Rede von Britta Haßelmann Beschlussfassung über Geschäftsordnung und Richtlinien

24.10.2017

Britta Haßelmann (BÜNDNIS 90/DIE GRÜNEN):

Sehr geehrter Herr Präsident! Meine Damen und Herren! Kommen wir einmal zum Kern der Debatte zurück.

(Beifall beim BÜNDNIS 90/DIE GRÜNEN sowie bei Abgeordneten der SPD und der LINKEN)

Es geht um das Thema Parlamentsrechte. Das, was wir in den letzten vier Jahren erlebt haben, war kein Glanzstück parlamentarischer Auseinandersetzung, wenn damit inhaltliche Debatten gemeint sind.

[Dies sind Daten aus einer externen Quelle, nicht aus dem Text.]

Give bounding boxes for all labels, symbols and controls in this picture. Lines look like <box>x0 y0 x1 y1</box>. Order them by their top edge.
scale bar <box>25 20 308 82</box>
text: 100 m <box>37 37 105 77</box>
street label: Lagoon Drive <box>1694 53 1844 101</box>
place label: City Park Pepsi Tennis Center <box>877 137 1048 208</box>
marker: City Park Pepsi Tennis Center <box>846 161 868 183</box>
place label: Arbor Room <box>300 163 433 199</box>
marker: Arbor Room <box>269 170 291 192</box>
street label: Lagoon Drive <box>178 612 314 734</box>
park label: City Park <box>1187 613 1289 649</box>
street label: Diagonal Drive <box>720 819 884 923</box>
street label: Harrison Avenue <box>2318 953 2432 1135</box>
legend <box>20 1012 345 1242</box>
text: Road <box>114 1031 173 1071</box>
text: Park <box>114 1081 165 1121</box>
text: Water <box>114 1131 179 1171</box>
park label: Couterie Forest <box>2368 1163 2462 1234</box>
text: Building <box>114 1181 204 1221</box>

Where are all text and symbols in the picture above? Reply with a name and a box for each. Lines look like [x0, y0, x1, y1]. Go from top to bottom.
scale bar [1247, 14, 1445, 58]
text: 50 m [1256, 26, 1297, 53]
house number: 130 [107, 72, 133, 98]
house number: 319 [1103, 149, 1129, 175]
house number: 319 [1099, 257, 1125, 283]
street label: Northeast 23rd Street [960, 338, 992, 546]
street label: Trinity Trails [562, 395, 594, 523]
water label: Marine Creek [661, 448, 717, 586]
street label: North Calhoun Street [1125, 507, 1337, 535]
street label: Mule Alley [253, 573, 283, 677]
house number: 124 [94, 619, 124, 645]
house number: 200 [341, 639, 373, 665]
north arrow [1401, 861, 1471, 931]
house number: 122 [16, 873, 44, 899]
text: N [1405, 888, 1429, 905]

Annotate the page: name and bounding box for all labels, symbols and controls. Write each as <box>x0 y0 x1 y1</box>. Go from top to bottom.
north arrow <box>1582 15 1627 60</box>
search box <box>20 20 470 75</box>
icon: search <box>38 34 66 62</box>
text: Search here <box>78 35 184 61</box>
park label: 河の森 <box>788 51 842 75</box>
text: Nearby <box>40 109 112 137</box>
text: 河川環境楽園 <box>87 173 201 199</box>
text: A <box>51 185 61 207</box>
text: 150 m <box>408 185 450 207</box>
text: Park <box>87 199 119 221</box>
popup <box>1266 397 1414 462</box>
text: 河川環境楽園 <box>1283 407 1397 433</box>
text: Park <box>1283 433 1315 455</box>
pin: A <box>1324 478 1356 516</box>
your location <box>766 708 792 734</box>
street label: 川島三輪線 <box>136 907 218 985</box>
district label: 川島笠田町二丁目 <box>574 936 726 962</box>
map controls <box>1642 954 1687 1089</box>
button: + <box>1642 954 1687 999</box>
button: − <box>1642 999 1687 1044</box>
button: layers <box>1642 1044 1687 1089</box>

(Beifall bei der AfD sowie bei Abgeordneten des BÜNDNISSES 90/DIE GRÜNEN)

Deshalb ist es gut, wenn wir uns alle wechselseitig daran erinnern – auch die, die heute vielleicht andere Rollen einnehmen, und all die, die noch nicht wissen, welche Rolle sie einnehmen werden –, was für ermüdende und langatmige Debatten wir hier in Zeiten dieser so Großen Koalition geführt haben. Ich kann mich sehr gut an die vielen Vorstöße aus unserer Fraktion erinnern, das Thema „Rechte des Parlaments stärken“ hier mehrheitsfähig zu machen. Wir sind leider immer wieder damit gescheitert; ich nenne nur: das Thema Parlamentskultur, die Frage der Debattenkultur, die Frage nach Transparenz und Öffentlichkeit von Ausschüssen und auch das Fragerecht oder die Regierungsbefragung. Außer mit dem Bundestagspräsidenten a. D., der auf der Tribüne sitzt, und vielleicht Einzelnen aus den Fraktionen gab es keine Übereinstimmung in dieser Frage. Und deshalb ist die Regierungsbefragung so, wie sie immer war, auch heute noch. Da braucht es dringend eine Änderung. Das sehen auch Bündnis 90/Die Grünen so.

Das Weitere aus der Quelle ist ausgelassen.